— Your objective —
Leaving out only the pictures, write out all the entries exactly.

(Collected data)
+ + + +

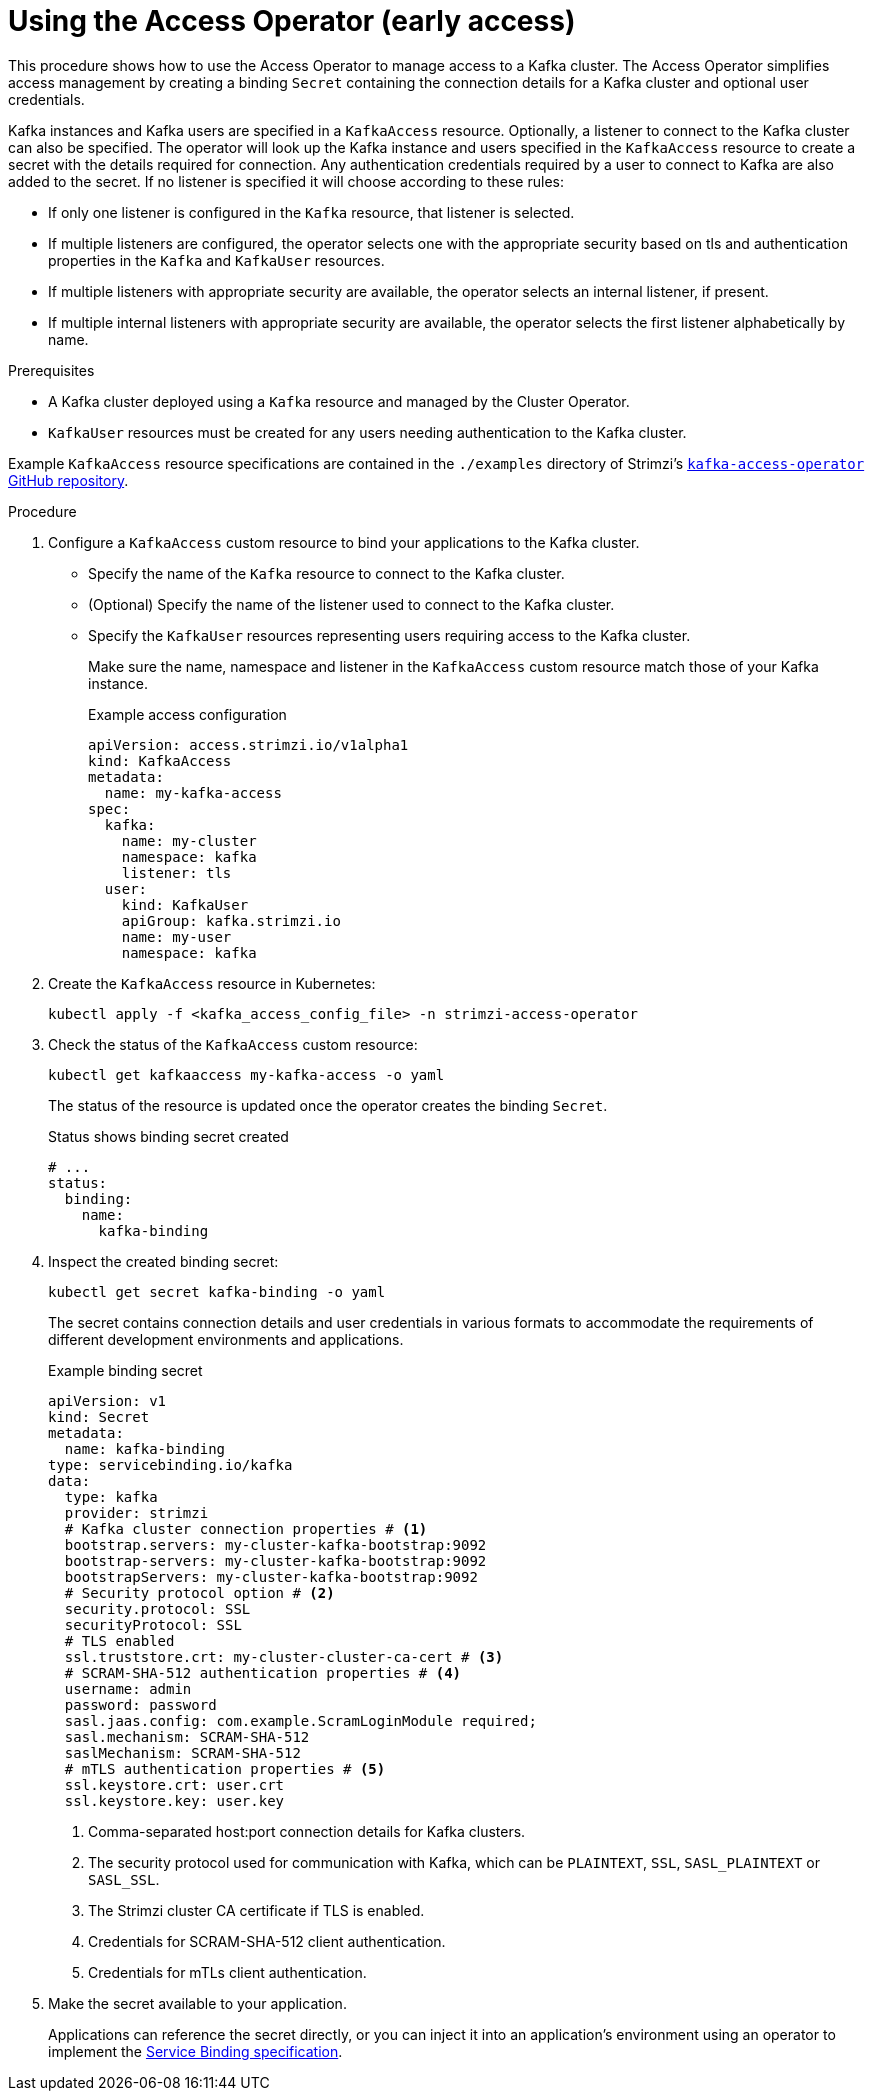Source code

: // This assembly is included in the following assemblies:
//
// security/assembly-access-operator.adoc

[id='proc-using-access-operator-{context}']
= Using the Access Operator (early access)

[role="_abstract"]
This procedure shows how to use the Access Operator to manage access to a Kafka cluster.
The Access Operator simplifies access management by creating a binding `Secret` containing the connection details for a Kafka cluster and optional user credentials.

Kafka instances and Kafka users are specified in a `KafkaAccess` resource.
Optionally, a listener to connect to the Kafka cluster can also be specified. 
The operator will look up the Kafka instance and users specified in the `KafkaAccess` resource to create a secret with the details required for connection.
Any authentication credentials required by a user to connect to Kafka are also added to the secret. 
If no listener is specified it will choose according to these rules: 

* If only one listener is configured in the `Kafka` resource, that listener is selected.
* If multiple listeners are configured, the operator selects one with the appropriate security based on tls and authentication properties in the `Kafka` and `KafkaUser` resources.
* If multiple listeners with appropriate security are available, the operator selects an internal listener, if present.
* If multiple internal listeners with appropriate security are available, the operator selects the first listener alphabetically by name.

.Prerequisites

* A Kafka cluster deployed  using a `Kafka` resource and managed by the Cluster Operator.
* `KafkaUser` resources must be created for any users needing authentication to the Kafka cluster.

Example `KafkaAccess` resource specifications are contained in the `./examples` directory of Strimzi's link:https://github.com/strimzi/kafka-access-operator[`kafka-access-operator` GitHub repository^].

.Procedure

. Configure a `KafkaAccess` custom resource to bind your applications to the Kafka cluster. 
+
** Specify the name of the `Kafka` resource to connect to the Kafka cluster.
** (Optional) Specify the name of the listener used to connect to the Kafka cluster.
** Specify the `KafkaUser` resources representing users requiring access to the Kafka cluster.
+
Make sure the name, namespace and listener in the `KafkaAccess` custom resource match those of your Kafka instance.
+
.Example access configuration
[source,yaml]
----
apiVersion: access.strimzi.io/v1alpha1
kind: KafkaAccess
metadata:
  name: my-kafka-access
spec:
  kafka:
    name: my-cluster
    namespace: kafka
    listener: tls
  user:
    kind: KafkaUser
    apiGroup: kafka.strimzi.io
    name: my-user
    namespace: kafka
----

. Create the `KafkaAccess` resource in Kubernetes:
+
[source,shell]
----
kubectl apply -f <kafka_access_config_file> -n strimzi-access-operator
----

. Check the status of the `KafkaAccess` custom resource: 
+
[source,shell]
----
kubectl get kafkaaccess my-kafka-access -o yaml
----
+
The status of the resource is updated once the operator creates the binding `Secret`. 
+
.Status shows binding secret created 
[source,yaml]
----
# ...
status: 
  binding: 
    name: 
      kafka-binding
----

. Inspect the created binding secret: 
+ 
[source,shell]
kubectl get secret kafka-binding -o yaml
+
The secret contains connection details and user credentials in various formats to accommodate the requirements of different development environments and applications.
+
.Example binding secret
[source,yaml]
----
apiVersion: v1
kind: Secret
metadata:
  name: kafka-binding
type: servicebinding.io/kafka
data:
  type: kafka
  provider: strimzi
  # Kafka cluster connection properties # <1>
  bootstrap.servers: my-cluster-kafka-bootstrap:9092
  bootstrap-servers: my-cluster-kafka-bootstrap:9092  
  bootstrapServers: my-cluster-kafka-bootstrap:9092
  # Security protocol option # <2>
  security.protocol: SSL
  securityProtocol: SSL
  # TLS enabled
  ssl.truststore.crt: my-cluster-cluster-ca-cert # <3>
  # SCRAM-SHA-512 authentication properties # <4>
  username: admin
  password: password
  sasl.jaas.config: com.example.ScramLoginModule required;
  sasl.mechanism: SCRAM-SHA-512
  saslMechanism: SCRAM-SHA-512
  # mTLS authentication properties # <5>
  ssl.keystore.crt: user.crt
  ssl.keystore.key: user.key
----
<1> Comma-separated host:port connection details for Kafka clusters.
<2> The security protocol used for communication with Kafka, which can be `PLAINTEXT`, `SSL`, `SASL_PLAINTEXT` or `SASL_SSL`.
<3> The Strimzi cluster CA certificate if TLS is enabled.
<4> Credentials for SCRAM-SHA-512 client authentication.
<5> Credentials for mTLs client authentication. 

. Make the secret available to your application. 
+ 
Applications can reference the secret directly, or you can inject it into an application's environment using an operator to implement the link:https://servicebinding.io/spec/core/1.0.0/[Service Binding specification].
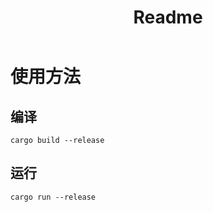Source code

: #+TITLE: Readme
* 使用方法
** 编译
#+begin_src shell
cargo build --release
#+end_src

** 运行
#+begin_src shell
cargo run --release
#+end_src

+ + + +

— Written solution —
Source code

: // This assembly is included in the following assemblies:
//
// security/assembly-access-operator.adoc

[id='proc-using-access-operator-{context}']
= Using the Access Operator (early access)

[role="_abstract"]
This procedure shows how to use the Access Operator to manage access to a Kafka cluster.
The Access Operator simplifies access management by creating a binding `Secret` containing the connection details for a Kafka cluster and optional user credentials.

Kafka instances and Kafka users are specified in a `KafkaAccess` resource.
Optionally, a listener to connect to the Kafka cluster can also be specified. 
The operator will look up the Kafka instance and users specified in the `KafkaAccess` resource to create a secret with the details required for connection.
Any authentication credentials required by a user to connect to Kafka are also added to the secret. 
If no listener is specified it will choose according to these rules: 

* If only one listener is configured in the `Kafka` resource, that listener is selected.
* If multiple listeners are configured, the operator selects one with the appropriate security based on tls and authentication properties in the `Kafka` and `KafkaUser` resources.
* If multiple listeners with appropriate security are available, the operator selects an internal listener, if present.
* If multiple internal listeners with appropriate security are available, the operator selects the first listener alphabetically by name.

.Prerequisites

* A Kafka cluster deployed  using a `Kafka` resource and managed by the Cluster Operator.
* `KafkaUser` resources must be created for any users needing authentication to the Kafka cluster.

Example `KafkaAccess` resource specifications are contained in the `./examples` directory of Strimzi's link:https://github.com/strimzi/kafka-access-operator[`kafka-access-operator` GitHub repository^].

.Procedure

. Configure a `KafkaAccess` custom resource to bind your applications to the Kafka cluster. 
+
** Specify the name of the `Kafka` resource to connect to the Kafka cluster.
** (Optional) Specify the name of the listener used to connect to the Kafka cluster.
** Specify the `KafkaUser` resources representing users requiring access to the Kafka cluster.
+
Make sure the name, namespace and listener in the `KafkaAccess` custom resource match those of your Kafka instance.
+
.Example access configuration
[source,yaml]
----
apiVersion: access.strimzi.io/v1alpha1
kind: KafkaAccess
metadata:
  name: my-kafka-access
spec:
  kafka:
    name: my-cluster
    namespace: kafka
    listener: tls
  user:
    kind: KafkaUser
    apiGroup: kafka.strimzi.io
    name: my-user
    namespace: kafka
----

. Create the `KafkaAccess` resource in Kubernetes:
+
[source,shell]
----
kubectl apply -f <kafka_access_config_file> -n strimzi-access-operator
----

. Check the status of the `KafkaAccess` custom resource: 
+
[source,shell]
----
kubectl get kafkaaccess my-kafka-access -o yaml
----
+
The status of the resource is updated once the operator creates the binding `Secret`. 
+
.Status shows binding secret created 
[source,yaml]
----
# ...
status: 
  binding: 
    name: 
      kafka-binding
----

. Inspect the created binding secret: 
+ 
[source,shell]
kubectl get secret kafka-binding -o yaml
+
The secret contains connection details and user credentials in various formats to accommodate the requirements of different development environments and applications.
+
.Example binding secret
[source,yaml]
----
apiVersion: v1
kind: Secret
metadata:
  name: kafka-binding
type: servicebinding.io/kafka
data:
  type: kafka
  provider: strimzi
  # Kafka cluster connection properties # <1>
  bootstrap.servers: my-cluster-kafka-bootstrap:9092
  bootstrap-servers: my-cluster-kafka-bootstrap:9092  
  bootstrapServers: my-cluster-kafka-bootstrap:9092
  # Security protocol option # <2>
  security.protocol: SSL
  securityProtocol: SSL
  # TLS enabled
  ssl.truststore.crt: my-cluster-cluster-ca-cert # <3>
  # SCRAM-SHA-512 authentication properties # <4>
  username: admin
  password: password
  sasl.jaas.config: com.example.ScramLoginModule required;
  sasl.mechanism: SCRAM-SHA-512
  saslMechanism: SCRAM-SHA-512
  # mTLS authentication properties # <5>
  ssl.keystore.crt: user.crt
  ssl.keystore.key: user.key
----
<1> Comma-separated host:port connection details for Kafka clusters.
<2> The security protocol used for communication with Kafka, which can be `PLAINTEXT`, `SSL`, `SASL_PLAINTEXT` or `SASL_SSL`.
<3> The Strimzi cluster CA certificate if TLS is enabled.
<4> Credentials for SCRAM-SHA-512 client authentication.
<5> Credentials for mTLs client authentication. 

. Make the secret available to your application. 
+ 
Applications can reference the secret directly, or you can inject it into an application's environment using an operator to implement the link:https://servicebinding.io/spec/core/1.0.0/[Service Binding specification].
Source code

: #+TITLE: Readme
* 使用方法
** 编译
#+begin_src shell
cargo build --release
#+end_src

** 运行
#+begin_src shell
cargo run --release
#+end_src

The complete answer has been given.